We seem to have lost one meaning of mean now that we need it most. What a shame.
We use the word “mean” in many ways. In statistics, it means “average” and is often different from the median or midpoint. As a verb, we use it for to signify or to have in mind or to intend. As an adjective—and as a noun —we use the word in at least three ways, although it seems that only one meaning is common. In today’s world, mean is hostile or rude, and I think it’s what your six year old has in mind when she complains that her eight year old brother is “being mean to me.” It can also have the meaning of poor or in inferior circumstances. There is nothing noble in being mean in this way—synonyms include base, beggarly or sordid. But when my mother or father referred to someone as “mean,” they often as not meant it in the sense of “ungenerous.” The synonyms are wonderful—close, mingy, miserly, niggard, parsimonious, penurious, rapacious, tight and tight fisted.
My dad is gone now, but for him the word described not only the tight-fistedness that might be a reasonable reaction to living through the great depression, but also—and much, much closer to the point—an “ungenerousness” of spirit—a deep seated, humorless and ugly inability to be happy—to even fake happiness—for any success that others might have. For a spirit that recoils in spite and hate at any tiny advantage, deserved or undeserved, afforded to a neighbor, a relative, or a friend.

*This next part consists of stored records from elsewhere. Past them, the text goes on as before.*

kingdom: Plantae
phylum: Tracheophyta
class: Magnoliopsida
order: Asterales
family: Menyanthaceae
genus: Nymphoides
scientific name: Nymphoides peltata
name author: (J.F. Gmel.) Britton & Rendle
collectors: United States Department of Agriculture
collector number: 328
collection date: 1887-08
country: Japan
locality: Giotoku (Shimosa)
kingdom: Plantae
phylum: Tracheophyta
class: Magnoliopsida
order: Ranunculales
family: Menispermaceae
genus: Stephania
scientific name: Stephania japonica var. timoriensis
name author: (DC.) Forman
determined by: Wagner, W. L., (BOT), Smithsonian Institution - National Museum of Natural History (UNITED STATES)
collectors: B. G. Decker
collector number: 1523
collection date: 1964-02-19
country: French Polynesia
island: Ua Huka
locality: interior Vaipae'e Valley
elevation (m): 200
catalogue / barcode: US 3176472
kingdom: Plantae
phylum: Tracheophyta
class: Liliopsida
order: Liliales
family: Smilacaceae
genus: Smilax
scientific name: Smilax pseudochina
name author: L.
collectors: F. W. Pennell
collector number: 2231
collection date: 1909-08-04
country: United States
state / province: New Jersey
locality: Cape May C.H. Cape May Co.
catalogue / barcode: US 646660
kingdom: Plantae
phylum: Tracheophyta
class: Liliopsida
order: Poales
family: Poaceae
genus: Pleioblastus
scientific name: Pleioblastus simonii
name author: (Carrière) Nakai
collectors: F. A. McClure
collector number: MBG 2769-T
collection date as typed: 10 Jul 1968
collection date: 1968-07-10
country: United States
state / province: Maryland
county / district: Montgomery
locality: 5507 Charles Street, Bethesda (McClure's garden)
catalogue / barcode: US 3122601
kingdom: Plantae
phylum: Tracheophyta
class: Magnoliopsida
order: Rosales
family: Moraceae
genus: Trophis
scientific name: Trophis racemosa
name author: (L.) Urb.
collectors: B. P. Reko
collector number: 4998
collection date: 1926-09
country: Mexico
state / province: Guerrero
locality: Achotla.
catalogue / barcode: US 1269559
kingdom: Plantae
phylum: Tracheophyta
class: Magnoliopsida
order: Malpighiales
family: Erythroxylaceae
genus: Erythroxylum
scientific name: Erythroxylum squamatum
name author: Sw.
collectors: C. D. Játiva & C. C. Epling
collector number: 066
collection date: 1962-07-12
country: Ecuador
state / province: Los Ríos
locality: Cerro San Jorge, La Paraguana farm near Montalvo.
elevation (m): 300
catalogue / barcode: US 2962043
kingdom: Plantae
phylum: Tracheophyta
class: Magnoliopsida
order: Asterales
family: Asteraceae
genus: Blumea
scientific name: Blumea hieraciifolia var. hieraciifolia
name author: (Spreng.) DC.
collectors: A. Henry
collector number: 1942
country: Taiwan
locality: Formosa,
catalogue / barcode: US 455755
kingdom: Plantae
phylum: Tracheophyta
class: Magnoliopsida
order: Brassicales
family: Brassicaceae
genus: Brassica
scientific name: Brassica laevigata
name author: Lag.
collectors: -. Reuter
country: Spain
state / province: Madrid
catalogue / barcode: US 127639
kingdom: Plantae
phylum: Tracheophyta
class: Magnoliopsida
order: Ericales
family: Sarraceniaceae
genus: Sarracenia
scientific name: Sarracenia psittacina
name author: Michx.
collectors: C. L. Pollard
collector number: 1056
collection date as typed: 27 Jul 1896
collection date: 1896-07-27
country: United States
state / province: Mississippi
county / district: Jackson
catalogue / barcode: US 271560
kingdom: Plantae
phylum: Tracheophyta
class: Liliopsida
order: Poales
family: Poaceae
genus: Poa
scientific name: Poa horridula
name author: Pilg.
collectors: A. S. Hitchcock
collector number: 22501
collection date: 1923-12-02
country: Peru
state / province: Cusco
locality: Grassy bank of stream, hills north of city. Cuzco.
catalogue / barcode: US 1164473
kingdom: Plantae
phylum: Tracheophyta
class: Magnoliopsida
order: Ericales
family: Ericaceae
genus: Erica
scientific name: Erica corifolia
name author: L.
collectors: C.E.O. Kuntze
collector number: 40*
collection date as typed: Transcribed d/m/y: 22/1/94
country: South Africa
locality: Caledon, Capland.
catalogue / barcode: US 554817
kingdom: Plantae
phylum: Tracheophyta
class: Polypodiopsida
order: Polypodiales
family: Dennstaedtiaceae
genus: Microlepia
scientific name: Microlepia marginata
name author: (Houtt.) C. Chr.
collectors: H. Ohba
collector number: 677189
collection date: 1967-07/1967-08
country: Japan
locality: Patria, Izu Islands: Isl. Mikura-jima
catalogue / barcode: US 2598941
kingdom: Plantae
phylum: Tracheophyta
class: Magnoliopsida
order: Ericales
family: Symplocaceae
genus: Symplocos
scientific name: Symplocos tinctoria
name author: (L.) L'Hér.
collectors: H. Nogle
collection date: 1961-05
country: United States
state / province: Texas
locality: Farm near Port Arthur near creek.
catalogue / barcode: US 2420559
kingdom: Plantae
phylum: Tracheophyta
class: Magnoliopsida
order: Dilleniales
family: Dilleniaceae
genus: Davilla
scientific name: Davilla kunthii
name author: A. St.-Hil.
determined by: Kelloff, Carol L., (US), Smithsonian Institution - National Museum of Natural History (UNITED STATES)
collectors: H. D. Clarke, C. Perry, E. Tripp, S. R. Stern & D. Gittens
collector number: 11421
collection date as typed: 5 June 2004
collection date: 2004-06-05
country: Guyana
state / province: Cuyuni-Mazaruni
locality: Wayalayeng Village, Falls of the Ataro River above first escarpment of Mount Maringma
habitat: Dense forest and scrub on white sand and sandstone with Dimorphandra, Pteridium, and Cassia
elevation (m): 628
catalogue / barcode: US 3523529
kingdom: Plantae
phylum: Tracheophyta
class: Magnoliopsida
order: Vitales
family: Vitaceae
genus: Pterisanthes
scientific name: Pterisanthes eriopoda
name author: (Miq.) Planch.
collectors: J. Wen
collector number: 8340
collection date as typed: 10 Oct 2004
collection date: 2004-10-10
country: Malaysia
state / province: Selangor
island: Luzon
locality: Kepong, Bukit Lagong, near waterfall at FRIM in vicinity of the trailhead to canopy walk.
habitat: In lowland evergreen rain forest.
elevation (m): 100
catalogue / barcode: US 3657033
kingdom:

My dad would have had little trouble then in placing the basic tenets of the Tea Party. He would have understood the motives of the self-proclaimed patriots, the men and women who think that paying a tax, they can afford, to keep our public schools running is somehow an injustice. He would have recognized them, our real and potential men and women of government, Sarah, Michelle and Scott, as mean—and he would have wondered, as a man of peace, kindness and generosity, what the hell had happened to his country.